Petting your dog is a moment of tenderness for you, but also for your faithful companion. This gesture is synonymous with a moment of sharing and happiness. However, if you don’t know how to do it or if your pet doesn’t consent, petting can be very unpleasant for a dog. In this article, we will show you how to properly pet your dog so that he can enjoy this moment with you.
Make sure that the dog is tactile enough to appreciate being petted
Petting is almost automatic for people who want to please a dog. However, this is not always a good idea. Not all dogs are tactile or appreciate petting in the same way. While some dogs love it, others are more reluctant. Dogs do not see physical contact the same way we do.
When owners systematically pet a non-tactile dog, they may encourage the dog not to approach them when they call. This gesture, although lovingly done, may cause the dog to show signs of aggression. That’s why, before petting a dog, you should make sure that this kind of contact really pleases him.
To do this, take the time to observe his behavior. Give him a hug, then stop and back up to see how he reacts. If he comes back to snuggle, lies on his back, gently pushes your hand, or insists that you continue: this means that he is enjoying the petting. If this is the case, you can stroke him as much as you want.
On the other hand, if he prefers to stay in his corner, he may be less enthusiastic about your caresses. It is better not to insist, so as to avoid frightening him or even irritating him.
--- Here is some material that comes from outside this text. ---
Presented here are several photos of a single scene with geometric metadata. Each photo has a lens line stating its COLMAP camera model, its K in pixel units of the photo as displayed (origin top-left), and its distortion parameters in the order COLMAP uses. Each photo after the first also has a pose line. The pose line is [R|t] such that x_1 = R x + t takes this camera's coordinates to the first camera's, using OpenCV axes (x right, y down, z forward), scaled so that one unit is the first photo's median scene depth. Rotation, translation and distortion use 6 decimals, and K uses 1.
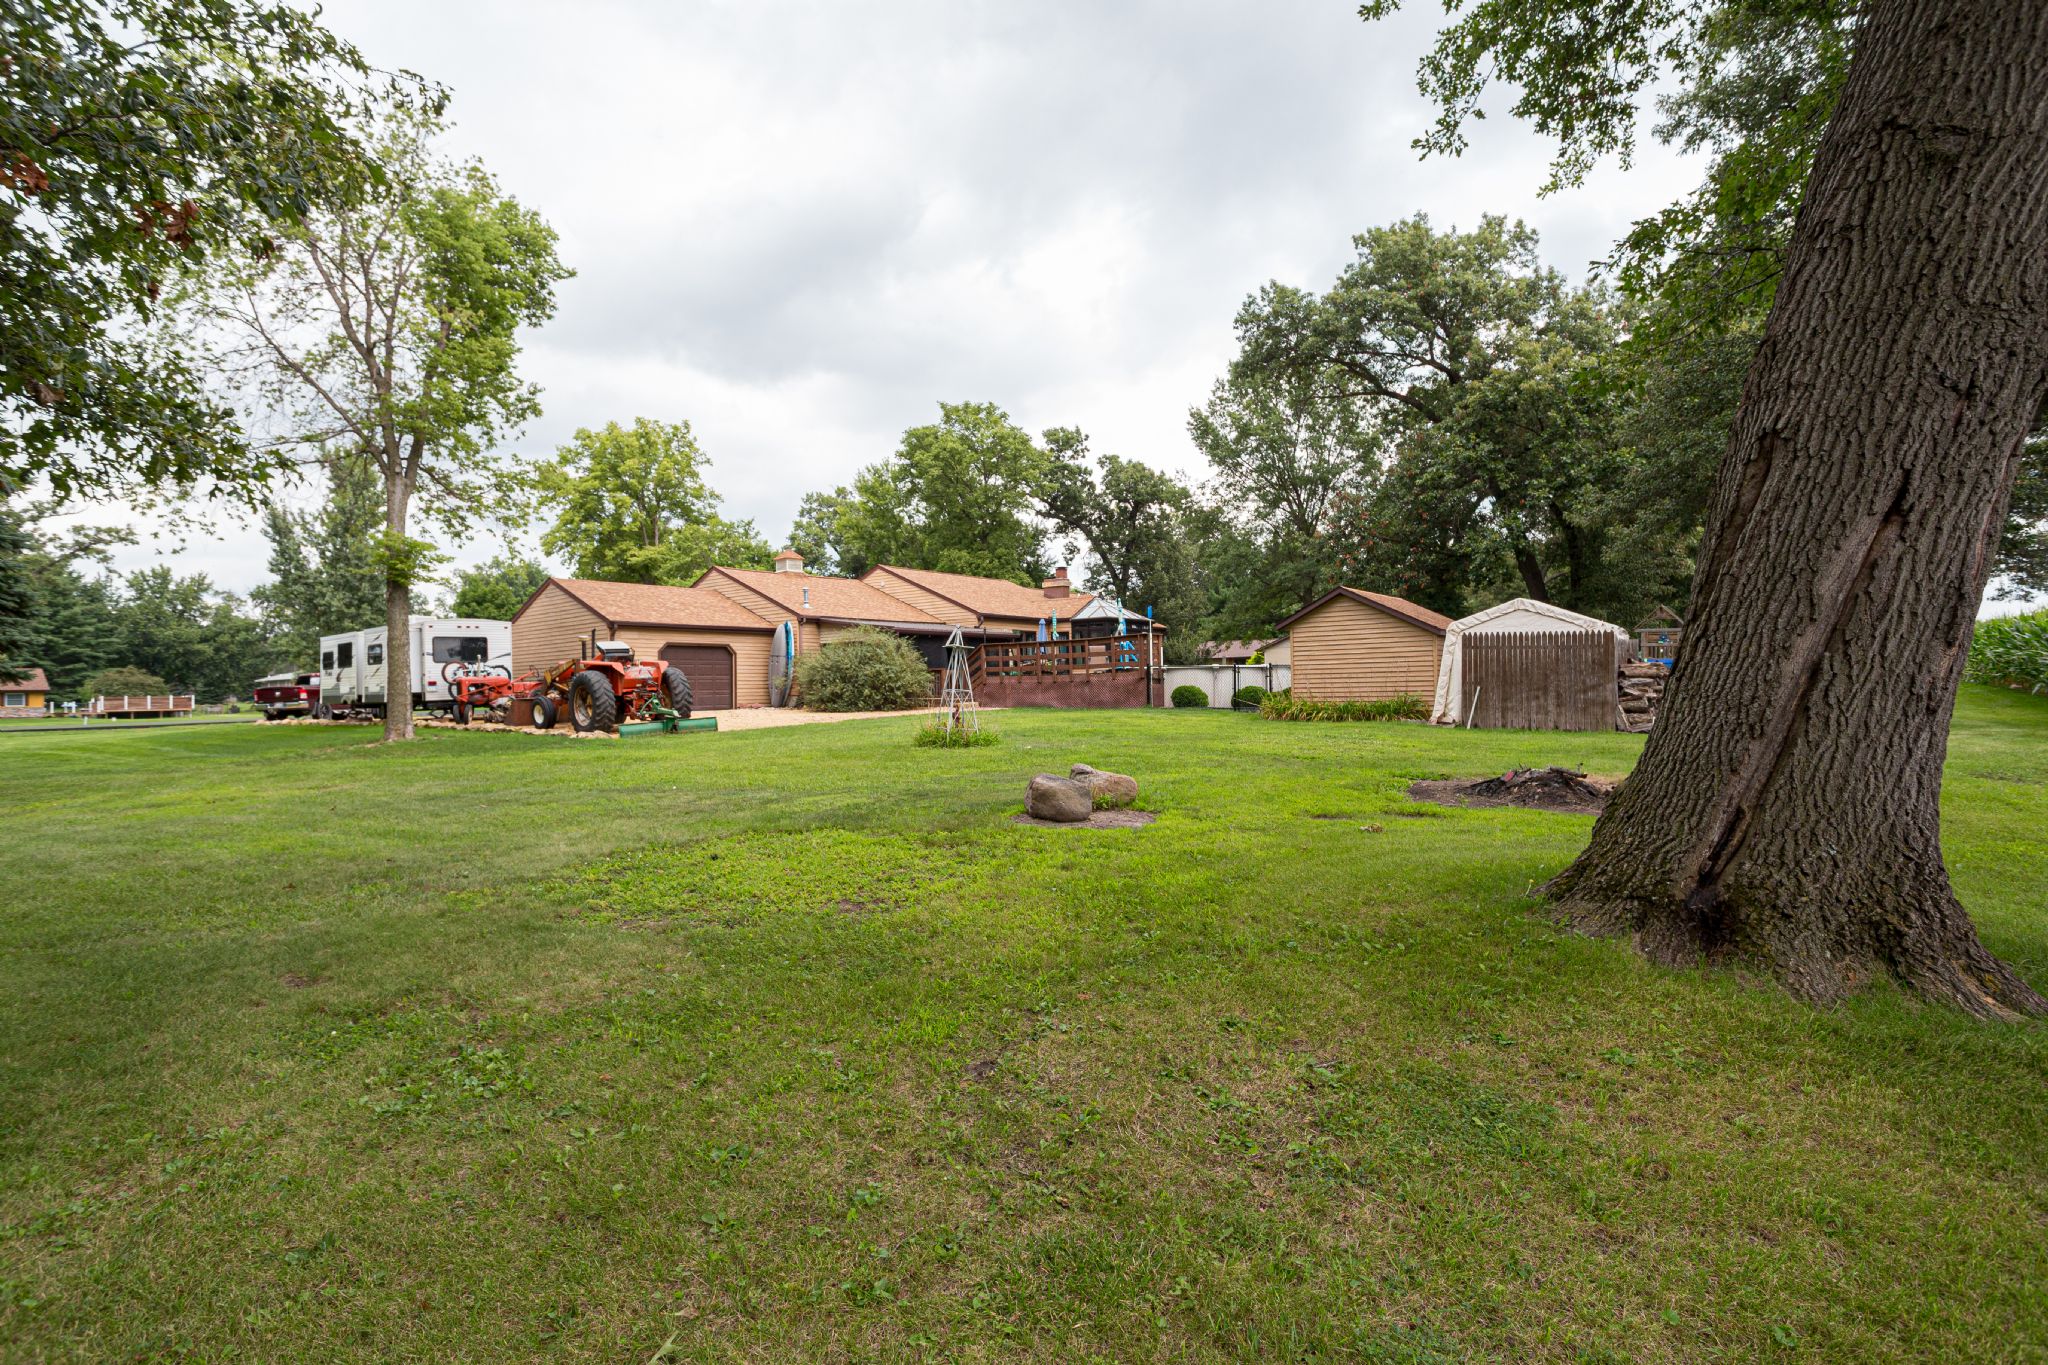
lens RADIAL K [[1006.8, 0, 1012.1], [0, 1006.8, 681.4], [0, 0, 1]] dist [-0.043241, 0.023395]
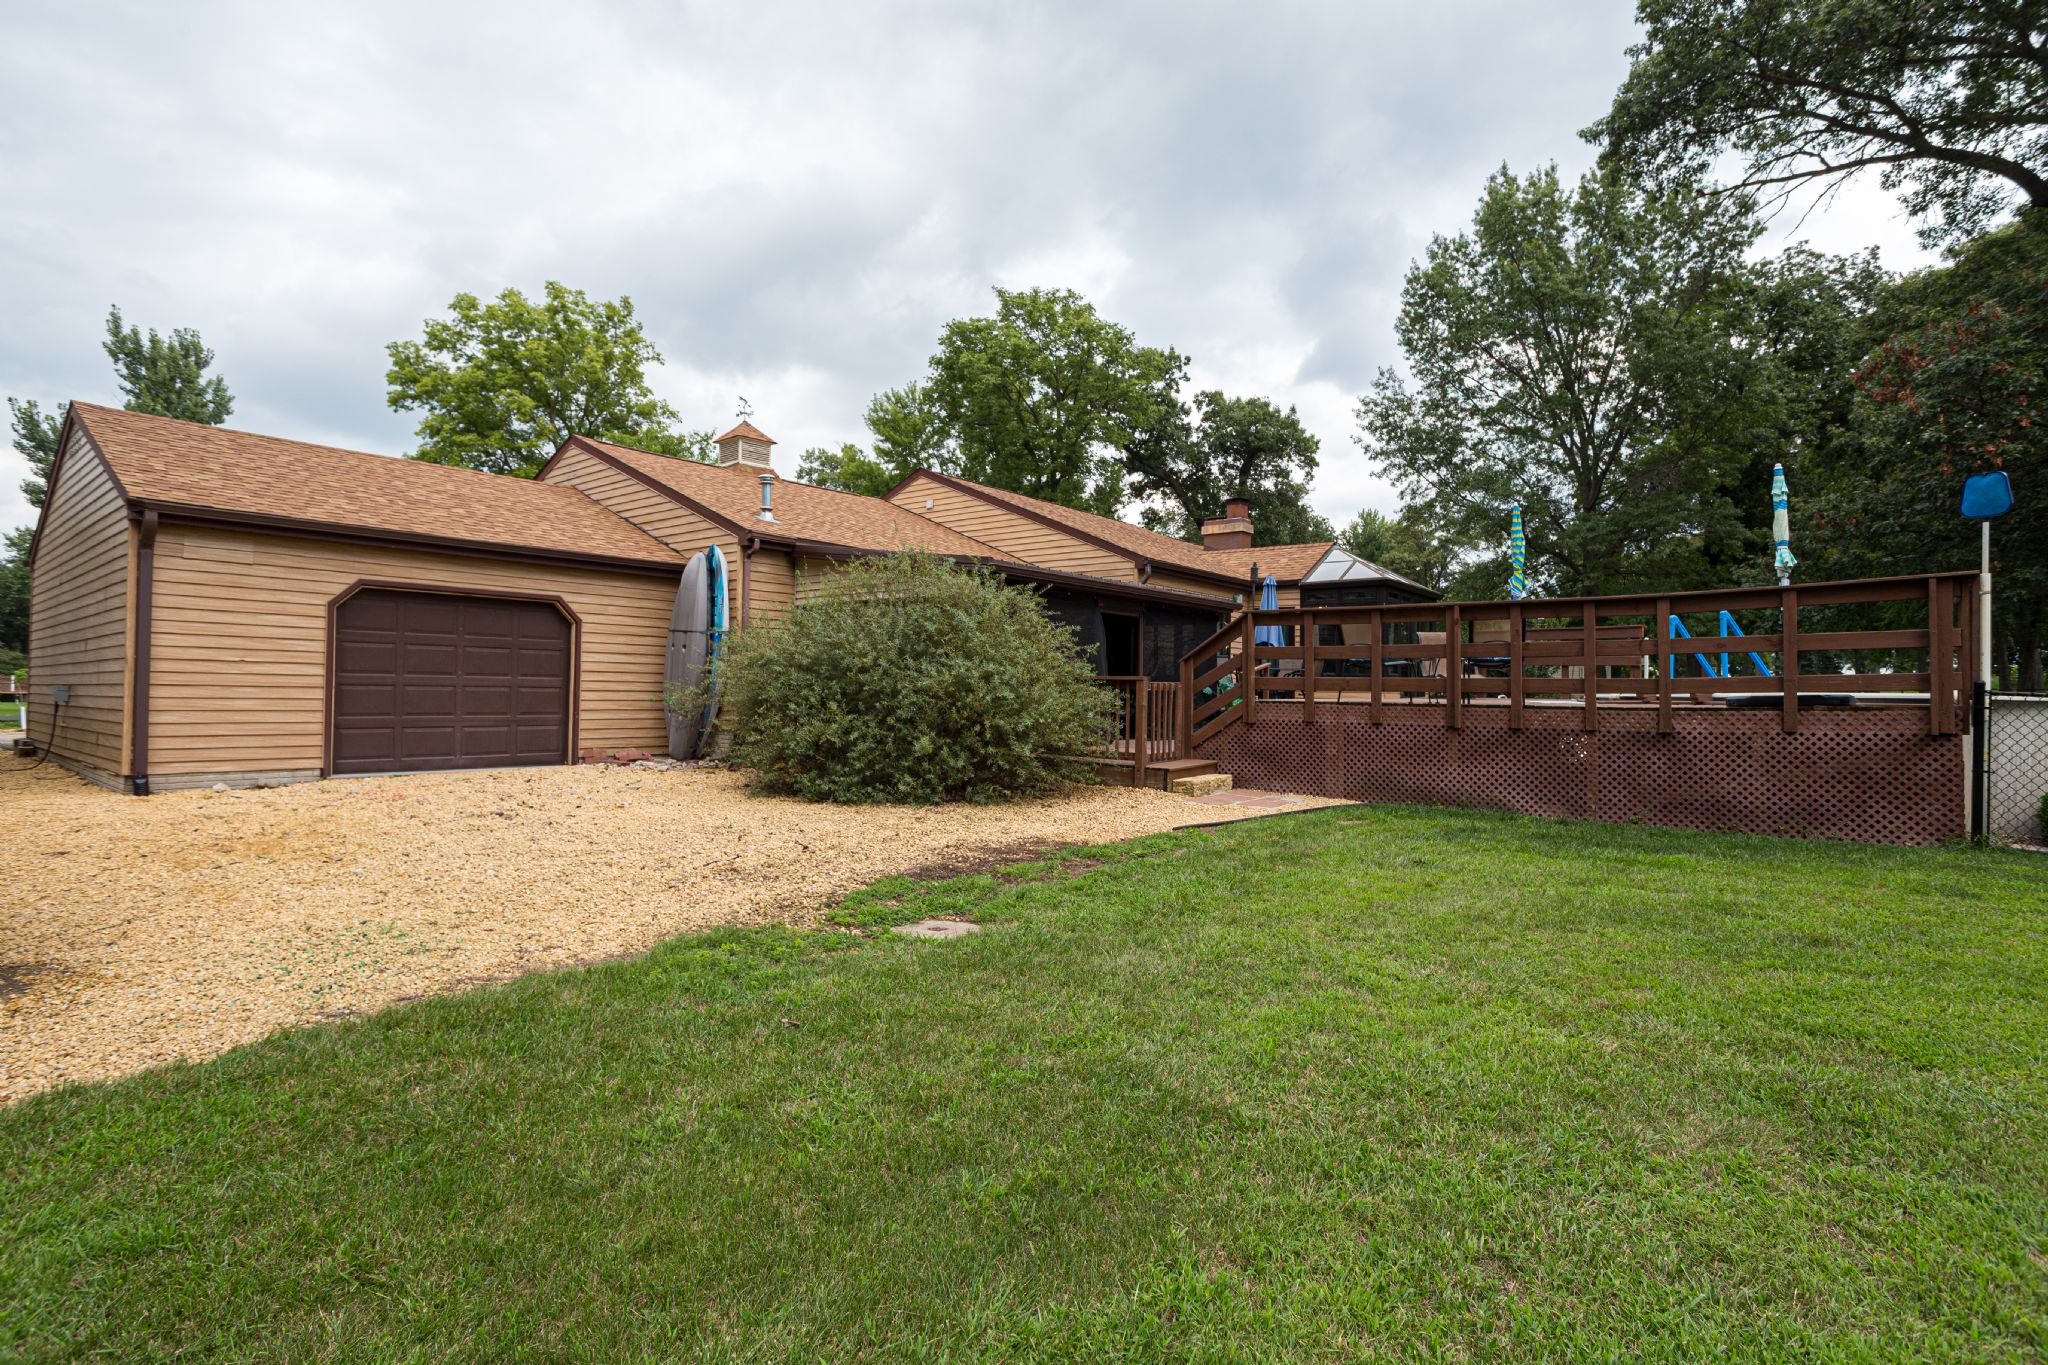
lens RADIAL K [[1006.8, 0, 1036.7], [0, 1006.8, 680.5], [0, 0, 1]] dist [-0.043241, 0.023395]
pose [[0.999358, 0.027854, 0.022514, -0.083019], [-0.027798, 0.999610, -0.002796, -0.007026], [-0.022584, 0.002168, 0.999743, 0.484583]]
In this case, it is advisable to first put him at ease by giving him a treat for example. You can also play with him or praise him. You will see that as time goes by, he will be more inclined to accept your caresses. Never forget that a dog needs time to get ready for physical contact.
The fact that a dog is less appreciative of being petted does not make him a dangerous animal. In most cases, this behavior can be a sign of mistreatment that the dog may have suffered in the past. This may have caused him to fear or lose trust in humans. Thus, people who adopt a dog whose history they do not know are often confronted with an animal that avoids physical contact.
Petting a dog: the right approach and gestures
Before petting a dog, unless you know perfectly well that he is fond of cuddling and caressing, the first reflex you must have is of course to check that he is okay with it. To do so, you must reach your hand towards him, palm open, at the level of his nose. If the dog comes towards you and feels your hand, without any signal of avoidance, then he is ready to be pet. On the contrary, if he turns away by turning his head to the side, it is better to avoid any physical contact. In this case, you must try to gain the pet’s confidence.
Once this step is done and the dog has given you the green light, you can proceed with petting. However, you still need to know how you are going to proceed since just like humans, dogs are sensitive and have preferences. In order for him to accept and appreciate your petting, you have to make sure that it is reassuring and comforting. It should not be uncomfortable, intrusive, or rough.
Start by gently stroking him near the throat or under the neck using slow, gentle strokes. Above all, avoid stroking him directly on the head. Being patted on the head is in most cases one of the most annoying gestures of affection for a dog. If the dog is not used to it, it is best to avoid this gesture. Now that your hand is under the dog’s neck, make sure the dog is willing to be petted. There are certain signals that will let you know if the dog appreciates your petting or not:
- Turning his head away,
- Repetitively licking his nose,
- Suddenly stepping back,
- Curling his lips (revealing his fangs),
- Ears lying back and growling,
If you misinterpret what the dog wants
If despite the fact that he has indicated that he doesn’t wish to be and you still insist, he may scold you harshly, bite you in the face, or bite you directly to let you know that he wants to be left alone. This is why when a dog shows you that he doesn’t appreciate your petting, it’s best to respect him before the situation gets out of hand.
On the other hand, if he opens his mouth, squints, wags his tail, and sticks out his tongue, it’s because he feels comfortable with you. He feels reassured and shows it to you to invite you to continue. In this case, you can try different types of caresses and discover which one(s) he prefers the most:
- Gentle caresses,
- Deep or surface stroking,
- Scratching that can end in soft caresses.
Now that he feels secure, identify each area where he likes to be petted. While the back of the neck, head, and back are often a problem, a dog usually enjoys petting, patting, and scratching everywhere else. To please him, you can pet his flanks, chin, chest, and belly.
When should you not pet a dog?
As we mentioned earlier, it is important to avoid petting a dog when it does not want to be petted. On the other hand, your dog’s behavior may show a desire for attention and petting. In fact, petting can be used when training your dog, especially as a reward when he obeys a command. However, you should not pet your dog after bad behavior, because this could encourage him to do it again. Petting should be avoided:
- If you want to calm your dog when he is on a leash,
- If he jumps on you (this could validate the behavior),
- When he is resting in his bed,
- When he is eating.
Also, when a dog is in severe pain or shock (epilepsy, trauma…), you should give up the idea of petting him. This is because he might have trouble differentiating between your good intentions and danger. This would certainly lead him to become brutal and therefore bite you.